We investigate intervention effects with at least 100 participating eighth-grade teachers and their classrooms in Rogaland, Norway. In Norway children start middle school at age 13 and high school at age 16. The students have many different teachers in different subjects, but each class has at least one teacher as their homeroom teacher. This homeroom teacher is, in addition to teaching some of the subjects, responsible for facilitating the students’ well-being at school and communication with the parents.

Intervention

The intervention consists of a comprehensive social and emotional learning curriculum, referred to as ROBUST. ROBUST fosters competencies in social relationships, emotional regulation, problem solving, and growth mindset. This new curriculum is accompanied by teacher training in how to implement it. The training also includes sections on how teachers can use components of ROBUST in ordinary school subjects. The teachers of the classes in the intervention group were expected to work with the curriculum for at least one hour every week.

Experimental Design

We will investigate effects of ROBUST in an RCT with at least 100 participating eighth-grade teachers and their classrooms in Rogaland. In medium and large municipalities, most middle schools have at least two classes for each cohort, and six classes is common. We conduct a two-arm RCT with implementation and process evaluation. We randomly select half of the eighth-grade teachers (and their classrooms) at each school to be treated (randomization at the classroom level within each school).

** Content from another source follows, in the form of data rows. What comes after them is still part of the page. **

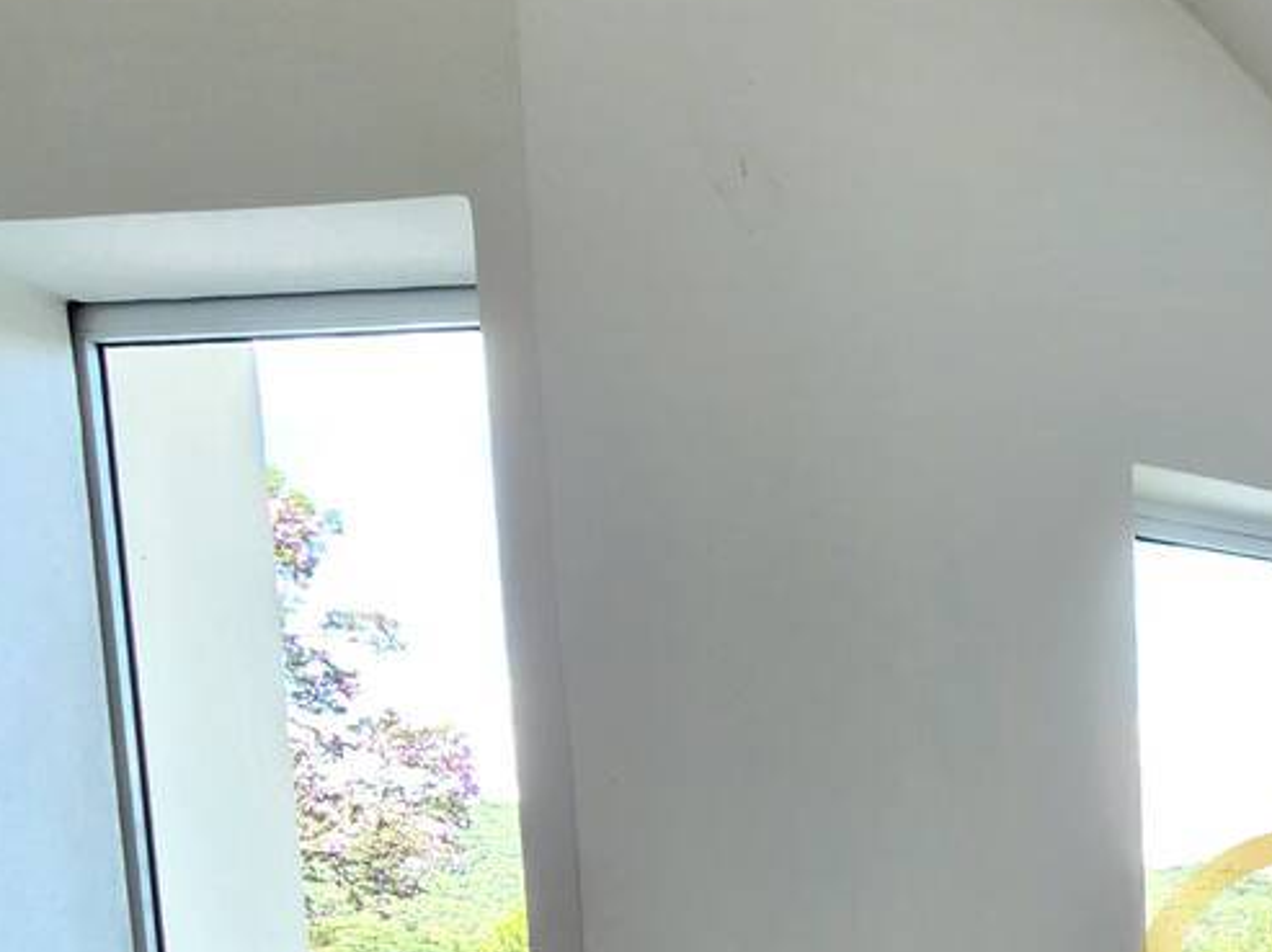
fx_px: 1395
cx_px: 1595
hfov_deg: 35.8
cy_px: 1107
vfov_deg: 32.1
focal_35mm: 38
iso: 80
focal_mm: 2.2
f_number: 2.2
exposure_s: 1/60.2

Treated teachers receive the teacher training and implement the ROBUST curriculum with their eight-graders. We assess the children in treated and control prior to intervention in August 2020 (T1), post intervention in June 2021 (T2), and in a one-year follow-up in June 2022 (T3). During treatment implementation the teachers in the control group continue as before. However, in order to encourage participation and commitment to the field experiment, the control group receive the same teacher training two years later (a phase-in RCT). Importantly, extensive measures will be taken to reduce contamination from treated to control classrooms.

The RCT design is supported by a process evaluation investigating the relationship between the quality of implementation, the context of the intervention and the main trial outcomes. The Implementation Process Evaluation framework (Humphrey et al. 2016) guides this process evaluation. A survey and interview approach includes assessment of all key functions: context, the eight dimensions of implementation, and mechanisms of impact. Key sources of IPE data are implementers (teachers), and intervention participants (students) and document analysis (teacher's course assignment).

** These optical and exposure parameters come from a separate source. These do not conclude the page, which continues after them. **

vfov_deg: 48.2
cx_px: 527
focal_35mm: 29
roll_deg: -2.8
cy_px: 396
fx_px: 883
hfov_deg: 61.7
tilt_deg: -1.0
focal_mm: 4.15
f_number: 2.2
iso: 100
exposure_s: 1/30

Results and Policy Implications

First publication is expected in the fall 2022.

About Synapse Lab

UiS Synapse Lab develops and investigates interventions for promoting motivation and learning in education and work life. The fields of the most active researchers in the Lab are education, economics of education, labor economics, psychology and public health. In most of our research projects, we work across disciplines.